Dria is a senior at UNT double majoring in photography and new media. She wants to make photography a career, which has been a passion since she was 11. Dria started following a photography blog at a young age and continued to craft her skill.

A few years ago, she started shooting with a 35-millimeter film and experimenting with chemicals to manipulate the film. This results in a diverse portfolio of images–mostly of people–that have a similar theme of dreams.

Christina Gonzalez, a UNT media arts graduated, directed a short film about a year ago in which Dria was the main actress. The two became close friends and Gonzalez is inspired by the vulnerability of Dria’s work.

“Her photography is really dreamy and nostalgic,” Gonzalez said. “I’ve gotten to understand her photography better after becoming friends with her because I can have a deeper understanding of what the symbolism behind the photography means to her.”
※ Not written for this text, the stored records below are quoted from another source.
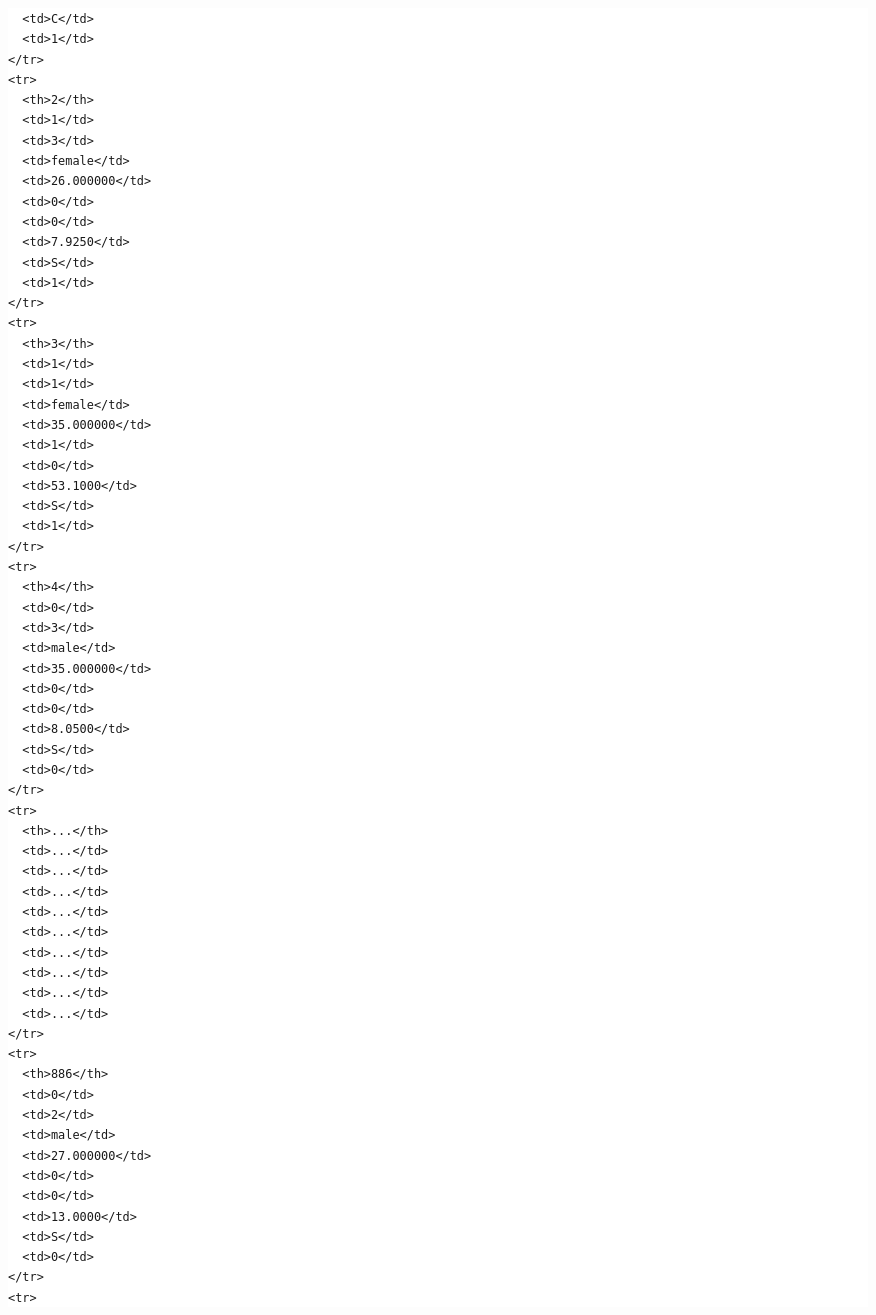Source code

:       <td>C</td>
      <td>1</td>
    </tr>
    <tr>
      <th>2</th>
      <td>1</td>
      <td>3</td>
      <td>female</td>
      <td>26.000000</td>
      <td>0</td>
      <td>0</td>
      <td>7.9250</td>
      <td>S</td>
      <td>1</td>
    </tr>
    <tr>
      <th>3</th>
      <td>1</td>
      <td>1</td>
      <td>female</td>
      <td>35.000000</td>
      <td>1</td>
      <td>0</td>
      <td>53.1000</td>
      <td>S</td>
      <td>1</td>
    </tr>
    <tr>
      <th>4</th>
      <td>0</td>
      <td>3</td>
      <td>male</td>
      <td>35.000000</td>
      <td>0</td>
      <td>0</td>
      <td>8.0500</td>
      <td>S</td>
      <td>0</td>
    </tr>
    <tr>
      <th>...</th>
      <td>...</td>
      <td>...</td>
      <td>...</td>
      <td>...</td>
      <td>...</td>
      <td>...</td>
      <td>...</td>
      <td>...</td>
      <td>...</td>
    </tr>
    <tr>
      <th>886</th>
      <td>0</td>
      <td>2</td>
      <td>male</td>
      <td>27.000000</td>
      <td>0</td>
      <td>0</td>
      <td>13.0000</td>
      <td>S</td>
      <td>0</td>
    </tr>
    <tr>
Dria described her photography as her own exploration that she shares with the world. The meaning is always tied to what is going on with her life at that time.

“Showing my art is like wearing my heart on my sleeve,” Dria said.

Throughout her time in the media arts and photography programs at UNT, Dria made a lot of friends with people of similar interests. Dria normally features her friends in her art.

Isabelle Martinez, a media arts junior, has been close friends with Dria for a year.

“She is constantly putting out whatever emotion that she is thinking,” Martinez said. “She is always creating and it's always nice and refreshing to see her work.”

Dria became close friends with Claire Watkins through mutual friends. Watkins graduated from UNT in December of 2017 and is a painter. She said Dria’s work shares similar subject matters with her own.

“I love her use of color and her use of the body, and I find that really inspiring,” Watkins said.

Dria finds people fascinating in general and tries to have intimate conversations with her subjects before going on shoots. She says that any shoot is always a collaboration between her and the subject.

“It really helps shape how I photograph them,” Dria said. “It helps integrate my personal connection with that person through my own ecstatic [experience].”

Dria said one difficult aspect of her work is making sure it comes from her own ideas and not something she has seen. She tries to stay off the internet to avoid this problem.

“It’s easy to subconsciously replicate what you see all the time and lose your own vision or your own voice.”

Currently, Dria is experimenting with video and digital forms of art, even though her main focus will always be photography.

She also has an internship as a contributing photographer with Austere, a Dallas-based magazine that focuses on fashion, music, culture, and politics.  She has worked with Austere since January 2017.

She sees the internship as an introduction to the magazine world and a building block for her future career.

“It's great experience,” Dria said. “I’ve been able to meet many really amazing creatives and people through it.”